A pipeline for creating pretrained transformer models for Stock Market prediction.
- Collection of EOD Data available through the Tiingo API and metadata tracking
- Custom data collectors
- Sequential data loading
- Stock Embedding generation
- Pretraining on large sequential prediction tasks
- Reinforcement learning for trading strategy optimization
python=3.11.6
psql=14.10
#.env
database_url=database://user:password@host:port/stock_program_database
To set up the database, run
python setup_database.py
This will create two tables in the database: stock_data and stock_domains.
stock_data is used to track the End of Day values loaded into the database. stock_domains tracks known data intervals stored as a sparisty mapping string.
Data collectors are the class instances through which you can interact with your database. They track the domains over which data has been collected and prevent overwriting existing data or loading duplicate data into the database.
Currently, the following data collectors are available: - TiingoCollector
As an example, to load data into your database using the TiingoCollector, you would first set TIINGO_API_KEY as an environment variable, then run the following:
from stock_pretraining.data_processing import TiingoCollector, resample_options
data_collector = TiingoCollector()
data_collector.collect_data(["SPY"], "2019-01-01", "2021-01-01", resample_freq=resample_options["days"])
This will populate the database with daily incremented End of Day data for the SPY ETF between 2019 and 2021 available through the Tiingo API. It will not overwrite existing data.
To delete data from the database, run
data_collector.delete_data(["SPY"], "2019-01-01", "2021-01-01", resample_freq=resample_options["days"])
You may create custom data collectors by extending the DataCollector class. Here is an example.
from stock_pretraining.data_processing import DataCollector
class CustomCollector(DataCollector):
def __init__(self, config=None):
super().__init__(config)
def set_config(self):
self.database_url = getlocal("my_url")
def retrieve_data(self, ticker, start_date, end_date, resample_freq=resample_options["days"]):
#return data as pd.DataFrame
resample_options is an enum defined in models.py that specifies the resample_frequencies allowed in the database. It is formatted as a dictionary. Values may be whatever the api you are using requires, but the keys must be consistent with the keyword arguments of the relativedelta function from the python dateutils library.

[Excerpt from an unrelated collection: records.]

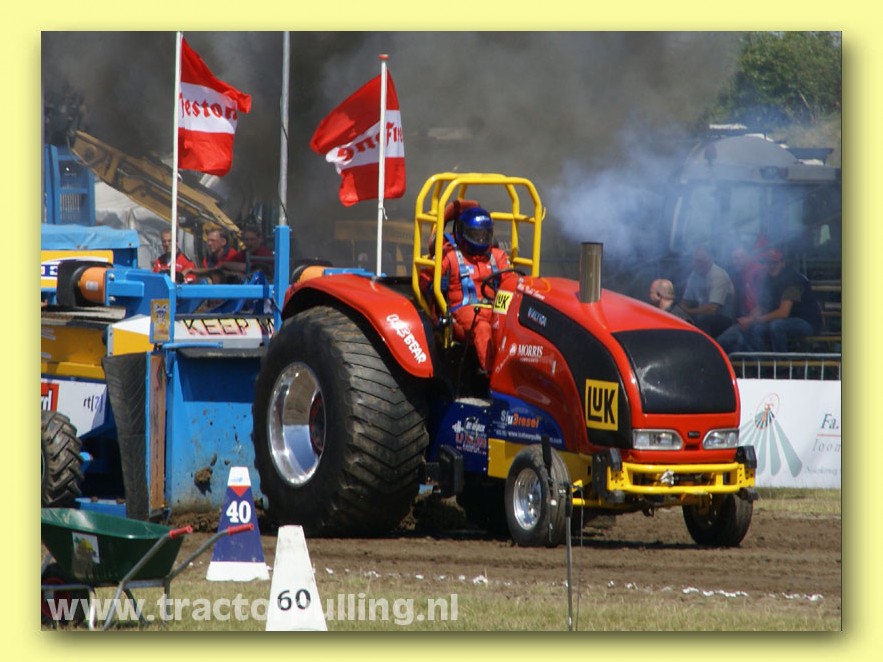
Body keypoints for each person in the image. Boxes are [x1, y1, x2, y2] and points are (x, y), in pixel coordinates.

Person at [420, 205, 517, 373]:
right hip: (464, 310)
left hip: (495, 307)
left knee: (514, 327)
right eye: (475, 235)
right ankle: (493, 376)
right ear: (463, 232)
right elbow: (425, 279)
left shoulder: (497, 256)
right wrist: (433, 288)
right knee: (482, 328)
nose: (480, 239)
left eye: (484, 235)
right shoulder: (449, 256)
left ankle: (518, 374)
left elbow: (511, 283)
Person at [735, 248, 822, 353]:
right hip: (785, 320)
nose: (771, 266)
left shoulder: (792, 280)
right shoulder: (768, 280)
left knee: (777, 326)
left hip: (806, 321)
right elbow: (762, 305)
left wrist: (753, 320)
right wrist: (749, 319)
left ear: (782, 263)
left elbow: (783, 313)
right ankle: (762, 360)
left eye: (774, 263)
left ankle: (781, 361)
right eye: (768, 263)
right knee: (754, 329)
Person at [679, 245, 736, 337]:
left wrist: (688, 311)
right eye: (694, 261)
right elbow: (686, 300)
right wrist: (681, 310)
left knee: (701, 320)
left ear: (709, 261)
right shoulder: (694, 275)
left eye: (699, 261)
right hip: (701, 313)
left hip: (723, 318)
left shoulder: (719, 276)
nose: (695, 264)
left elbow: (712, 309)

See more at: https://dateutil.readthedocs.io/en/stable/relativedelta.html
Each Stock Domain datapoint comes with a sparsity mapping string, which tracks gaps in collected data. In a sparsity mapping string, a forward slash indicates the start of a domain and a pipe marks the end of the domain, and dates are written in YYYY-MM-DD format. For instance, the string
"/2022-01-01|2022-12-31/2023-02-01-01|2023-12-31"
would indicate a time domain that starts January 1, 2022 and ends December 31, 2023 with a gap spanning the month of January for 2023. In order for a string to be a valid sparsity mapping string, the dates must read from left to right in chronological order.
Note that in the current version, it is ambiguous weather the intervals given are open or closed. This stems from the fact the subtraction function subtracts a closed interval. This will be updated in future versions by removing boundary points from the domain.